WORK INSTRUCTION
From the line containing "обучение, чтобы" through the last line of the records below, output every line exactly as it appears, but leave out the pictures.

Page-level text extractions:
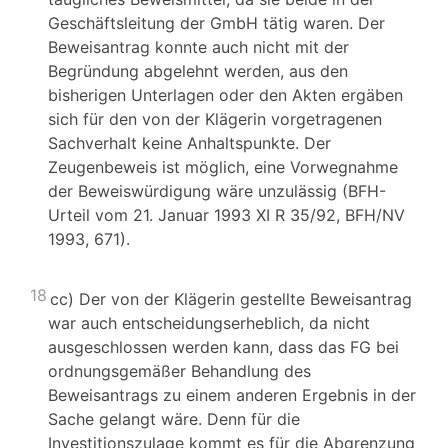
Geschäftsleitung der GmbH tätig waren. Der
Beweisantrag konnte auch nicht mit der
Begründung abgelehnt werden, aus den
bisherigen Unterlagen oder den Akten ergäben
sich für den von der Klägerin vorgetragenen
Sachverhalt keine Anhaltspunkte. Der
Zeugenbeweis ist möglich, eine Vorwegnahme
der Beweiswürdigung wäre unzulässig (BFH-
Urteil vom 21. Januar 1993 XI R 35/92, BFH/NV
1993, 671).
18
cc) Der von der Klägerin gestellte Beweisantrag
war auch entscheidungserheblich, da nicht
ausgeschlossen werden kann, dass das FG bei
ordnungsgemäßer Behandlung des
Beweisantrags zu einem anderen Ergebnis in der
Sache gelangt wäre. Denn für die
Investitionszulage kommt es für die Abgrenzung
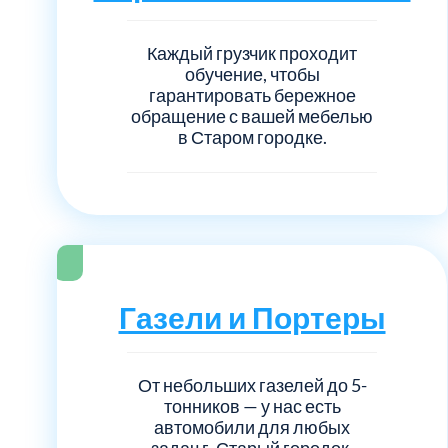
Серебрянно-прудский
Каждый грузчик проходит
Ступинский
обучение, чтобы
гарантировать бережное
обращение с вашей мебелью
Химки
в Старом городке.
Шатурский
Щербинка
район Некрасовка
Газели и Портеры
От небольших газелей до 5-
тонников — у нас есть
автомобили для любых
задач г. Старый городок.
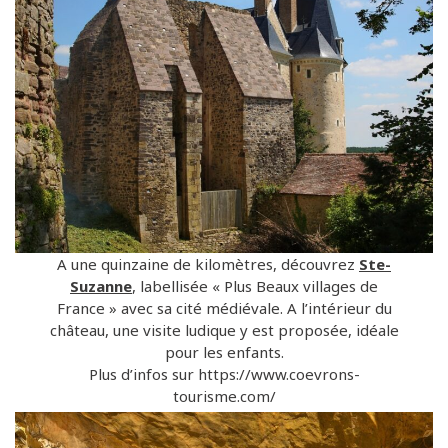
A une quinzaine de kilomètres, découvrez
Ste-
Suzanne
, labellisée « Plus Beaux villages de
France » avec sa cité médiévale. A l’intérieur du
château, une visite ludique y est proposée, idéale
pour les enfants.
Plus d’infos sur https://www.coevrons-
tourisme.com/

RESULT
обучение, чтобы
гарантировать бережное
обращение с вашей мебелью
Химки
в Старом городке.
Шатурский
Щербинка
район Некрасовка
Газели и Портеры
От небольших газелей до 5-
тонников — у нас есть
автомобили для любых
задач г. Старый городок.
A une quinzaine de kilomètres, découvrez
Ste-
Suzanne
, labellisée « Plus Beaux villages de
France » avec sa cité médiévale. A l’intérieur du
château, une visite ludique y est proposée, idéale
pour les enfants.
Plus d’infos sur https://www.coevrons-
tourisme.com/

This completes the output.